=== DOCUMENTO DE ORIGEM ===
A Mina permitiu manter muita população com um emprego bastante estável nas povoações mais próximas e, com uma certa complementaridade da pequena agricultura, algum desenvolvimento económico-social e um nível de vida aceitável para uma zona rural como a nossa.

Mas isso tinha um preço elevado: as condições de trabalho eram terríveis e a somar à própria natureza da tarefa, ao local onde era exercida e aos terríveis perigos de acidentes, havia a doença profissional, a silicose, provocada pela inalação do pó da pedra. Esta doença é incurável e consiste numa lesão permanente do pulmão provocada pela sílica da rocha, presente nas poeiras. Mais tarde ou mais cedo, dependendo de vários factores, a morte era uma sina precoce. Muito raros eram os mineiros que ultrapassavam os cinquenta anos. Nestas aldeias, as mulheres ficavam viúvas muito cedo. No concelho da Covilhã, Casegas e S. Jorge da Beira eram conhecidas como as terras das viúvas. Viuvez e orfandade com o seu cortejo de miséria, mitigada pela solidariedade e pelo trabalho de todos nas pequenas courelas de magra terra. Mal dava para a "côdea". Logo que possível, a emigração para Lisboa ou para o estrangeiro. Ou, por atávica herança, a mina, outra vez. O investimento da empresa concessionária das Minas na melhoria das condições de trabalho e segurança, pressionada pelos trabalhadores, sindicatos e, finalmente, pelas leis que foram sendo publicadas, permitiu alterar o panorama para melhor.
=== ENTRADAS APRESENTADAS ===
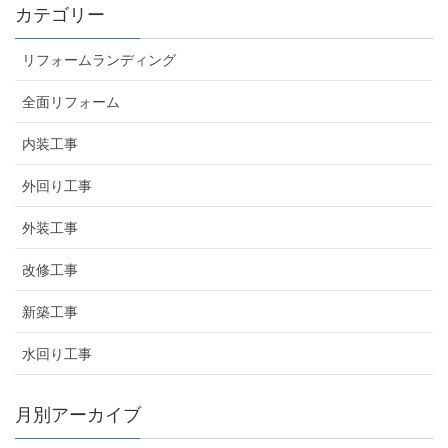
カテゴリー
リフォームランディング
全面リフォーム
内装工事
外回り工事
外装工事
改修工事
新築工事
水回り工事
月別アーカイブ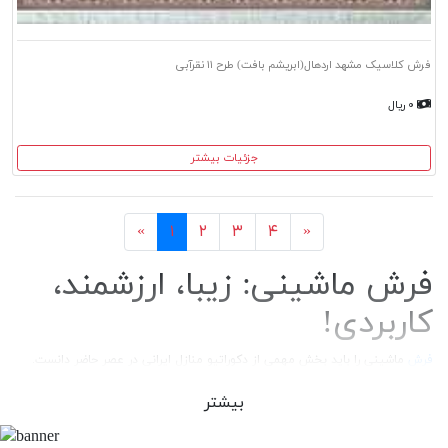
فرش کلاسیک مشهد اردهال(ابریشم بافت) طرح ۱۱ نقرآبی
۰ ریال
جزئیات بیشتر
بعد
قبل
«
۱
۲
۳
۴
»
فرش ماشینی: زیبا، ارزشمند،
کاربردی!
فرش
ماشینی را باید بخش مهمی از دکوراتیو منازل ایرانی در عصر حاضر دانست.
نمایش موفقی از هنر که در چند دهه اخیر با تنوع طرح، کیفیت متریال و ظرافت
در بافت، جایگاه شایسته‌ای در منازل ایرانی پیدا کرده است. افزایش جمعیت و نیاز
بیشتر
و علاقه عمومی به این کالا نیز از دیگر دلایل اقبال عمومی به این نوع پوشش
است. خوشبختانه پاسخ موفق تولیدکنندگان فرش ماشینی به درخواست بازار، با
===
▶ _TAREFAS DO EXERCÍCIO_:
1 > Que lugares são referidos pelo nome no texto sobre a mina e a silicose?
2 > Consegue continuar o texto sobre a mina e a silicose a partir da última frase apresentada?
As entradas não têm qualquer relação com o texto sobre a mina.

▶ _RESULTADOS ESPERADOS_:
1 > Covilhã, Casegas, S. Jorge da Beira, Lisboa

2 >
Logo após o 25 de Abril, quando a reivindicação e a força dos trabalhadores eram maiores, os mineiros da Panasqueira tinham dos melhores salários do operariado a nível nacional e eram uma influente força social. Nessa altura a exploração mineira estava em alta. A decadência começou nos anos oitenta, quando as crises cíclicas dos mercados e a desvalorização do volfrâmio, pela concorrência internacional, foram reduzindo as efectivos e enfraquecendo a exploração mineira. Chegou a encerrar nos anos noventa, para voltar a reabrir quando o preço do volfrâmio o justificou. Hoje, as Minas ainda laboram. Têm cerca de duzentos mineiros, mas a crise é uma ameaça permanente, mitigada pelas guerras que no mundo se vão dando.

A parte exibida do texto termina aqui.